## Given records
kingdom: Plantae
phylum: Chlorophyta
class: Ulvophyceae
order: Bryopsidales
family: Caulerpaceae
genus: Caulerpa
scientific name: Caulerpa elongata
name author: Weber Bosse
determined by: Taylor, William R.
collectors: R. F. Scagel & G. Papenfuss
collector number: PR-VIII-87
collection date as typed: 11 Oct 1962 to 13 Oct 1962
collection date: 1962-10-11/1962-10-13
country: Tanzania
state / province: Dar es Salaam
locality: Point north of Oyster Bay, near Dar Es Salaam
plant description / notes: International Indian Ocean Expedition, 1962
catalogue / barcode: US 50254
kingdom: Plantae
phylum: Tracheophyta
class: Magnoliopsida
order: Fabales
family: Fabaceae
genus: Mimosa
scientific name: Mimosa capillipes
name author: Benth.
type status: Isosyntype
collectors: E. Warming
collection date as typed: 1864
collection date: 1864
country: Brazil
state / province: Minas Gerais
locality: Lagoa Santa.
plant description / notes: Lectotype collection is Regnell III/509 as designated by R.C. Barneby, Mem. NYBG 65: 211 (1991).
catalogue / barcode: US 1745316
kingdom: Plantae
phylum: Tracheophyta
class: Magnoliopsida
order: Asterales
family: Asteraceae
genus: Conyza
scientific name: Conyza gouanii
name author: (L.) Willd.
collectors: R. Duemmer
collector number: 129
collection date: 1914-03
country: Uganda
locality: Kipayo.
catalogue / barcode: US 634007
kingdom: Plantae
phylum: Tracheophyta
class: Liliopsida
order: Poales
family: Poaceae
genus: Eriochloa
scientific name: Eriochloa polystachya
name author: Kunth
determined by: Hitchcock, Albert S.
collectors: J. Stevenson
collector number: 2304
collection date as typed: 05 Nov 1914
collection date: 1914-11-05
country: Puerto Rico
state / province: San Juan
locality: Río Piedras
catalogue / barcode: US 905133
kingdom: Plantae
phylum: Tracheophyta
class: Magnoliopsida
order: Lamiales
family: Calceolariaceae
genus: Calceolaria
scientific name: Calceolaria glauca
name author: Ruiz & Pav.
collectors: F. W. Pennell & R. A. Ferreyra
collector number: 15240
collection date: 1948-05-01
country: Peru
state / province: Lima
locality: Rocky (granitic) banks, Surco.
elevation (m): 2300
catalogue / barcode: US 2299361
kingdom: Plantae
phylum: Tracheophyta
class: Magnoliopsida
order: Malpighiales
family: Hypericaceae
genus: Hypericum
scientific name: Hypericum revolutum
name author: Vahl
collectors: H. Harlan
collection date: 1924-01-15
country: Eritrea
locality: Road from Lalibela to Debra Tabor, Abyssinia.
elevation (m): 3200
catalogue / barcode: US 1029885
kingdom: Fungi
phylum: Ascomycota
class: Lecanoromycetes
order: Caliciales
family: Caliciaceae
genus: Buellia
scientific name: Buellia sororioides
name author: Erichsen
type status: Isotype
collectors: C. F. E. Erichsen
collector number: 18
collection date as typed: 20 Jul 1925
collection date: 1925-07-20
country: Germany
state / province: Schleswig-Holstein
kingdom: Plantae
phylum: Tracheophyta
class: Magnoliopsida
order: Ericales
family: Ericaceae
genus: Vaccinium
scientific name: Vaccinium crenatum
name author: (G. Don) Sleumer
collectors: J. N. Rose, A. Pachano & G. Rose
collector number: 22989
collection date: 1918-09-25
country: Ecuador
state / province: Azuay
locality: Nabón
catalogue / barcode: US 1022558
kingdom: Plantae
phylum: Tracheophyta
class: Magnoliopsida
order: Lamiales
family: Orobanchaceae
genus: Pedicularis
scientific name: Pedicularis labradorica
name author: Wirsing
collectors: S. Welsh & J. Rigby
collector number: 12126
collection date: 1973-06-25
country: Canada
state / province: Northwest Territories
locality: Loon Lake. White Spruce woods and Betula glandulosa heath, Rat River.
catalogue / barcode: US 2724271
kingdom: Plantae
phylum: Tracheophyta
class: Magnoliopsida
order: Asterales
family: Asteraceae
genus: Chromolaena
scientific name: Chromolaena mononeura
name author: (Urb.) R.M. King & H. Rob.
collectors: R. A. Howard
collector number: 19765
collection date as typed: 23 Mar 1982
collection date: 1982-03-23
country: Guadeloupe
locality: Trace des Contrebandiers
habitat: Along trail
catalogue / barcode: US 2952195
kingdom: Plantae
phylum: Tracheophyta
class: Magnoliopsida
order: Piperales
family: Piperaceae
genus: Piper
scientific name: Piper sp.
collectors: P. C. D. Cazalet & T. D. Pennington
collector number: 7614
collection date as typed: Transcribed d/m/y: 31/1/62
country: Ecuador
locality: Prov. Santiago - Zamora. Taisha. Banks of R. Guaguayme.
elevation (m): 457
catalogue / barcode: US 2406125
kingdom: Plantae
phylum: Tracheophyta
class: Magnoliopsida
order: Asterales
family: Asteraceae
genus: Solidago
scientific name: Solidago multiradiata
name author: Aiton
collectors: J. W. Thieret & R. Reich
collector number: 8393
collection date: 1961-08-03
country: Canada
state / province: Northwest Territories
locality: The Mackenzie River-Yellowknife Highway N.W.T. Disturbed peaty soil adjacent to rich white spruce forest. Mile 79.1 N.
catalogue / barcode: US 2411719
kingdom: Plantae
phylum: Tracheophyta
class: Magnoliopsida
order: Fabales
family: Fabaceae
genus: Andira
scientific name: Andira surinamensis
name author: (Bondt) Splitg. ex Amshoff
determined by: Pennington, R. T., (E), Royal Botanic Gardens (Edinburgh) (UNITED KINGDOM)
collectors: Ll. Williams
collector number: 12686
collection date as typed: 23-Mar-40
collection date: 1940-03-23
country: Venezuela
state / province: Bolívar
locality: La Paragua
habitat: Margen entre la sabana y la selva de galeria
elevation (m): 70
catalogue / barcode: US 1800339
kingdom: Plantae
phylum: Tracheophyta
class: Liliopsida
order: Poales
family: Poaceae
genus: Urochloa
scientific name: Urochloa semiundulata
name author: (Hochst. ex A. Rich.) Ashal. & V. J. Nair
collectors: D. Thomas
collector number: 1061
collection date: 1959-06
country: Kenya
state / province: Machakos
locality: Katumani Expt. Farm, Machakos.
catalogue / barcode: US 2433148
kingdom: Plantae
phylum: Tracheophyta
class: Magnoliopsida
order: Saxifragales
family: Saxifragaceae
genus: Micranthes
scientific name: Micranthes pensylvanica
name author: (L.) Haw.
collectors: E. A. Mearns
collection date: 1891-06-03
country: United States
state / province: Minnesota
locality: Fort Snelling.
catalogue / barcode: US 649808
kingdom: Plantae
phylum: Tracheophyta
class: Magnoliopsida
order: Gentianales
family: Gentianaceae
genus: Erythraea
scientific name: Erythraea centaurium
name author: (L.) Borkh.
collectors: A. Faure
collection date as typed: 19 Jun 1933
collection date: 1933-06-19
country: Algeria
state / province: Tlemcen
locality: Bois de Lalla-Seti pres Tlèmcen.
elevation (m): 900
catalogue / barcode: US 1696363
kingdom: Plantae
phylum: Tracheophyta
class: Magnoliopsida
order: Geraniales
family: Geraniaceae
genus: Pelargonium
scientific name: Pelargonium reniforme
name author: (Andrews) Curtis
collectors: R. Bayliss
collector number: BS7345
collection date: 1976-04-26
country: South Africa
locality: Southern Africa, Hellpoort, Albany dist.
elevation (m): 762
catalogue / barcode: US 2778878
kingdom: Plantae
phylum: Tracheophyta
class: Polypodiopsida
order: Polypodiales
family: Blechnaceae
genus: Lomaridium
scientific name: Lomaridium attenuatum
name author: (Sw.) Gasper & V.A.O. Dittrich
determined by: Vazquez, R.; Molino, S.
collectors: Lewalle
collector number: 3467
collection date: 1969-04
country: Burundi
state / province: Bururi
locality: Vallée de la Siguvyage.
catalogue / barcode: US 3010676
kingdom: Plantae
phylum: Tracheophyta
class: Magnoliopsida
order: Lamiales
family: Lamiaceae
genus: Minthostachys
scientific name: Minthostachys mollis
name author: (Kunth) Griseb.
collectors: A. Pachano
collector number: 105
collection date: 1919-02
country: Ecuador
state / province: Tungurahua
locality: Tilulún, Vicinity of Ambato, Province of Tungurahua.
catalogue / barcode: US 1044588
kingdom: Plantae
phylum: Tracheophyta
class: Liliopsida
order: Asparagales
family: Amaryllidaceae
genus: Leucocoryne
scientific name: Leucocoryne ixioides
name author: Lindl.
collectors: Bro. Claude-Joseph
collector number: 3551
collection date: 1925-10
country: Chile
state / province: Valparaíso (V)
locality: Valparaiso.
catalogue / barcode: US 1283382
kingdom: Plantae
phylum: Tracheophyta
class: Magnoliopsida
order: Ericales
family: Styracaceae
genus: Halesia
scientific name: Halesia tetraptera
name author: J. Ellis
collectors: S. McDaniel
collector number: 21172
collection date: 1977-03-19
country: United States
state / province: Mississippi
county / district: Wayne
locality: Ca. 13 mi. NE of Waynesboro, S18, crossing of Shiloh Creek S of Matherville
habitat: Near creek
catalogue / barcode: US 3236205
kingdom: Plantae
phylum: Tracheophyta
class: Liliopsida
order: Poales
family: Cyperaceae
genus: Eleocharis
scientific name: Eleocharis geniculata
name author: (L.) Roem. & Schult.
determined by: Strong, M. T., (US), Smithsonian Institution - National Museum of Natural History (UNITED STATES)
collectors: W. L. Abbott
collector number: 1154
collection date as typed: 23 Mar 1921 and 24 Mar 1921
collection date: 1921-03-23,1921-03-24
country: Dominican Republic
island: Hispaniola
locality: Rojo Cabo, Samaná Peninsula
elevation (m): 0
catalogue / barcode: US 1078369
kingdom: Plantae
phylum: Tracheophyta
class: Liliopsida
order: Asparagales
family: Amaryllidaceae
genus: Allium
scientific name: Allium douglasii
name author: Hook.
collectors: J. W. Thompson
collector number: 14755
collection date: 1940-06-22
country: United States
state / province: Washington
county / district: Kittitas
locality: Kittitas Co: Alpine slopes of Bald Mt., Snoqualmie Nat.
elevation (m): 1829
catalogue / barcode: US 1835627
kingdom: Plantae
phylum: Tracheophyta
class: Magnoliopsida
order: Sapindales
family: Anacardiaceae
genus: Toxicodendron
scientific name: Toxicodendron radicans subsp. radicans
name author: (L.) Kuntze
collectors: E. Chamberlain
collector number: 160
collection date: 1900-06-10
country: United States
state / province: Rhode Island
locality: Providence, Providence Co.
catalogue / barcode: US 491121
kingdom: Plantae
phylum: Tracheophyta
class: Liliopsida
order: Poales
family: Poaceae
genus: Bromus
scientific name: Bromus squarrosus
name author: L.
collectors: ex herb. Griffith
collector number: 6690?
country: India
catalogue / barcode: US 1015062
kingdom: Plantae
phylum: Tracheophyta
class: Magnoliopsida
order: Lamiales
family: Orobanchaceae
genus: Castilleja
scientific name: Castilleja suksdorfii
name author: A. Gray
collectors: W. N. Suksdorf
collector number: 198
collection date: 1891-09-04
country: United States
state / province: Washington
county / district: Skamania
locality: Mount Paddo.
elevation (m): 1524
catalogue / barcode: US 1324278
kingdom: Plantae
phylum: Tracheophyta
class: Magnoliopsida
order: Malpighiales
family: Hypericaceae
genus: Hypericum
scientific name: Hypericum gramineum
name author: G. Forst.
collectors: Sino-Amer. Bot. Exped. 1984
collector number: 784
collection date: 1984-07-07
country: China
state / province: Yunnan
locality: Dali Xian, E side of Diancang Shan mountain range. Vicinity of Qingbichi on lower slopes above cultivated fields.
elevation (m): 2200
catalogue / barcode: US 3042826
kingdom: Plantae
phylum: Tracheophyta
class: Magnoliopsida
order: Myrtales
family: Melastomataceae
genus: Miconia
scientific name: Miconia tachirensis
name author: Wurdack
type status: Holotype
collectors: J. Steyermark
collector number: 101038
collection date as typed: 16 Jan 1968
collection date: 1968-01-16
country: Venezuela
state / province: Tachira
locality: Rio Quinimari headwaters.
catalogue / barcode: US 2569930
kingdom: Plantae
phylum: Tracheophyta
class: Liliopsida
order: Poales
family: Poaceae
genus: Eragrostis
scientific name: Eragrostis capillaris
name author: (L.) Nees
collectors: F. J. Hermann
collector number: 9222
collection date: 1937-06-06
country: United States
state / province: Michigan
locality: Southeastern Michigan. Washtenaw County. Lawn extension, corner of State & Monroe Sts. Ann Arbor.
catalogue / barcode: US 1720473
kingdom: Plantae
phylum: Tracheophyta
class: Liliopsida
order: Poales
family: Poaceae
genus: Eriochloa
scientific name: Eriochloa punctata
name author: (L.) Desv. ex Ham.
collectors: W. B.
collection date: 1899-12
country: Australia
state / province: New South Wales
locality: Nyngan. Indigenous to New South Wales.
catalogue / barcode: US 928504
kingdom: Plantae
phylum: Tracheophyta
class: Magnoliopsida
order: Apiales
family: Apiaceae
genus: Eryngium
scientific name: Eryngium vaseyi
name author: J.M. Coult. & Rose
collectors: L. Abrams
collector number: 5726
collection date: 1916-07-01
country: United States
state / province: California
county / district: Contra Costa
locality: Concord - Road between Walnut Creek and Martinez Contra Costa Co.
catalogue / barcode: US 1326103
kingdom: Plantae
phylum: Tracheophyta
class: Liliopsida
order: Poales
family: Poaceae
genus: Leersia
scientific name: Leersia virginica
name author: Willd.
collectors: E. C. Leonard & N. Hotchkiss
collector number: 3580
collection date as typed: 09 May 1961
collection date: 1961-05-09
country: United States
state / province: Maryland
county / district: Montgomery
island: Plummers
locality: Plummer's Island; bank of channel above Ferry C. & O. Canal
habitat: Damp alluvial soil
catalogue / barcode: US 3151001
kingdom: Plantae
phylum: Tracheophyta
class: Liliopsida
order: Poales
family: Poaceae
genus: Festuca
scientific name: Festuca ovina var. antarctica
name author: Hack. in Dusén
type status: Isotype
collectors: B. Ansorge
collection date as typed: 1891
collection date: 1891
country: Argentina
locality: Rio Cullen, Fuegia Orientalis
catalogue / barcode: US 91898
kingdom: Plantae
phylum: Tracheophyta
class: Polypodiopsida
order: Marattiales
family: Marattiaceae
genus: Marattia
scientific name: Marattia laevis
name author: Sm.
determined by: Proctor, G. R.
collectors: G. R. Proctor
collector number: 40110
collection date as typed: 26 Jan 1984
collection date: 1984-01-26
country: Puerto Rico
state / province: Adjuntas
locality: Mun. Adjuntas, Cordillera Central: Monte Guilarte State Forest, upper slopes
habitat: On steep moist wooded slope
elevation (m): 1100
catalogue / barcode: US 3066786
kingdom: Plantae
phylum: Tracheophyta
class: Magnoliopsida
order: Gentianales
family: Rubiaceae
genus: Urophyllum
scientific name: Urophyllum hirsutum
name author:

## What you need to do
Echo the listing lines verbatim, starting with the line containing "state / province: Minas Gerais" and ending with the line containing "locality: Rocky (granitic) banks, Surco.", both included.

## Finished task
state / province: Minas Gerais
locality: Lagoa Santa.
plant description / notes: Lectotype collection is Regnell III/509 as designated by R.C. Barneby, Mem. NYBG 65: 211 (1991).
catalogue / barcode: US 1745316
kingdom: Plantae
phylum: Tracheophyta
class: Magnoliopsida
order: Asterales
family: Asteraceae
genus: Conyza
scientific name: Conyza gouanii
name author: (L.) Willd.
collectors: R. Duemmer
collector number: 129
collection date: 1914-03
country: Uganda
locality: Kipayo.
catalogue / barcode: US 634007
kingdom: Plantae
phylum: Tracheophyta
class: Liliopsida
order: Poales
family: Poaceae
genus: Eriochloa
scientific name: Eriochloa polystachya
name author: Kunth
determined by: Hitchcock, Albert S.
collectors: J. Stevenson
collector number: 2304
collection date as typed: 05 Nov 1914
collection date: 1914-11-05
country: Puerto Rico
state / province: San Juan
locality: Río Piedras
catalogue / barcode: US 905133
kingdom: Plantae
phylum: Tracheophyta
class: Magnoliopsida
order: Lamiales
family: Calceolariaceae
genus: Calceolaria
scientific name: Calceolaria glauca
name author: Ruiz & Pav.
collectors: F. W. Pennell & R. A. Ferreyra
collector number: 15240
collection date: 1948-05-01
country: Peru
state / province: Lima
locality: Rocky (granitic) banks, Surco.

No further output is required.